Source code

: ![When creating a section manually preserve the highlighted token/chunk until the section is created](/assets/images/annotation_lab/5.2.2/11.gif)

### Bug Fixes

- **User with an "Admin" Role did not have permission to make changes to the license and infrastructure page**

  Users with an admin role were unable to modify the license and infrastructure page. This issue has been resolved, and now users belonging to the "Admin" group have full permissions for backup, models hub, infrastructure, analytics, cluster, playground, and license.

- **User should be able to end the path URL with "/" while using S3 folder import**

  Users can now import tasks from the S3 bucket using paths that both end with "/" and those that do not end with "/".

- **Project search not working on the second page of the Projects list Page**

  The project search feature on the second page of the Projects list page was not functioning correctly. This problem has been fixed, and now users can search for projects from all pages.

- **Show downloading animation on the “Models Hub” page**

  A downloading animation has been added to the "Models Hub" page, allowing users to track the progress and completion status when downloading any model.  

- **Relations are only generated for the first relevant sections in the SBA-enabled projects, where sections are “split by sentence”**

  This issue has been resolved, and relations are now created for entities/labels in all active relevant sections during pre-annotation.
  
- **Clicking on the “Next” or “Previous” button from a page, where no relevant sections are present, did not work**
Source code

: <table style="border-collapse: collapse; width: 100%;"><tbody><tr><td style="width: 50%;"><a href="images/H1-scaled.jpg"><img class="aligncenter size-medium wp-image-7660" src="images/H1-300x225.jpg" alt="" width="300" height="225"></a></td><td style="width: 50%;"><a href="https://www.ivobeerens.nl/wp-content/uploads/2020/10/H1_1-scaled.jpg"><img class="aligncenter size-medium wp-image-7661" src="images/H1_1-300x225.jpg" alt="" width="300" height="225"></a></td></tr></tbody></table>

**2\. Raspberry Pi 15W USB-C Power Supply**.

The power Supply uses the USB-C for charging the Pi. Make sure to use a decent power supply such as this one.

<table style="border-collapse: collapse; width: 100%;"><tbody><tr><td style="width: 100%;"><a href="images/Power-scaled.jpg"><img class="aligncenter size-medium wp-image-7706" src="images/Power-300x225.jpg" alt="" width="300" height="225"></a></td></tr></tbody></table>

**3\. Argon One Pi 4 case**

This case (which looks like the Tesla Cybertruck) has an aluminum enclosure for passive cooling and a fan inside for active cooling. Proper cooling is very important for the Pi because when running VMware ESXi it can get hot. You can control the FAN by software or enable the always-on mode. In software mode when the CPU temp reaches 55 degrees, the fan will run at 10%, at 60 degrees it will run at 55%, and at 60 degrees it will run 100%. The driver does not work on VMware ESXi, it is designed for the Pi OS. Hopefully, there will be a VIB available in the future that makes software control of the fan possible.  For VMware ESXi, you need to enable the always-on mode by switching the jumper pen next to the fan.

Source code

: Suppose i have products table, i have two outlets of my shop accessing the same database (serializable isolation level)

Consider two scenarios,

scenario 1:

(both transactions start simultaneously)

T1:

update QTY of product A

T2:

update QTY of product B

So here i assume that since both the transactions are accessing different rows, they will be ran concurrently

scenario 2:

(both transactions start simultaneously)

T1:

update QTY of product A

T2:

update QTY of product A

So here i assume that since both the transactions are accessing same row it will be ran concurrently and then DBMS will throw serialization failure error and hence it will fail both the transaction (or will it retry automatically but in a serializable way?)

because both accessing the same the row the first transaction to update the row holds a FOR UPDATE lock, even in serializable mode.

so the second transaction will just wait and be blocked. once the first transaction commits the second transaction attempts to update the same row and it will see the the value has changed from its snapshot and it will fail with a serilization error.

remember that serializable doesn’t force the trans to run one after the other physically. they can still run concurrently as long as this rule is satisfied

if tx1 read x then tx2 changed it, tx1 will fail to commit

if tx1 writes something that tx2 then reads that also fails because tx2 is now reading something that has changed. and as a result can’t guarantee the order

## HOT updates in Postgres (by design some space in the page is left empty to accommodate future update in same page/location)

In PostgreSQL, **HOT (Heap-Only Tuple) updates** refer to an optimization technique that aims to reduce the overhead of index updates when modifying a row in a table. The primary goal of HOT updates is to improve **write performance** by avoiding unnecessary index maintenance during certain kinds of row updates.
════
▶ **Required work**
Switch every "infrastructure" to "deployment" in the material, starting at the beginning and ending with the line that contains "Users can now", and reproduce only those lines with nothing else changed.

▶ **Response**
Source code

: ![When creating a section manually preserve the highlighted token/chunk until the section is created](/assets/images/annotation_lab/5.2.2/11.gif)

### Bug Fixes

- **User with an "Admin" Role did not have permission to make changes to the license and deployment page**

  Users with an admin role were unable to modify the license and deployment page. This issue has been resolved, and now users belonging to the "Admin" group have full permissions for backup, models hub, deployment, analytics, cluster, playground, and license.

- **User should be able to end the path URL with "/" while using S3 folder import**

  Users can now import tasks from the S3 bucket using paths that both end with "/" and those that do not end with "/".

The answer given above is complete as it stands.